* _Problem description_: Images excluded, repeat each entry below exactly.

* _Study material_:
########################################
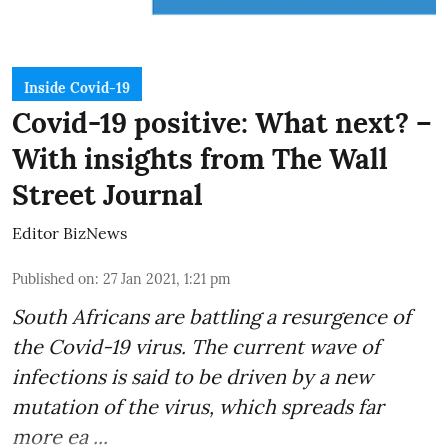
Inside Covid-19
Covid-19 positive: What next? –
With insights from The Wall
Street Journal
Editor BizNews
Published on
:
27 Jan 2021, 1:21 pm
South Africans are battling a resurgence of
the Covid-19 virus. The current wave of
infections is said to be driven by a new
mutation of the virus, which spreads far
more ea ...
########################################
* _Answer to this task_:
Inside Covid-19
Covid-19 positive: What next? –
With insights from The Wall
Street Journal
Editor BizNews
Published on
:
27 Jan 2021, 1:21 pm
South Africans are battling a resurgence of
the Covid-19 virus. The current wave of
infections is said to be driven by a new
mutation of the virus, which spreads far
more ea ...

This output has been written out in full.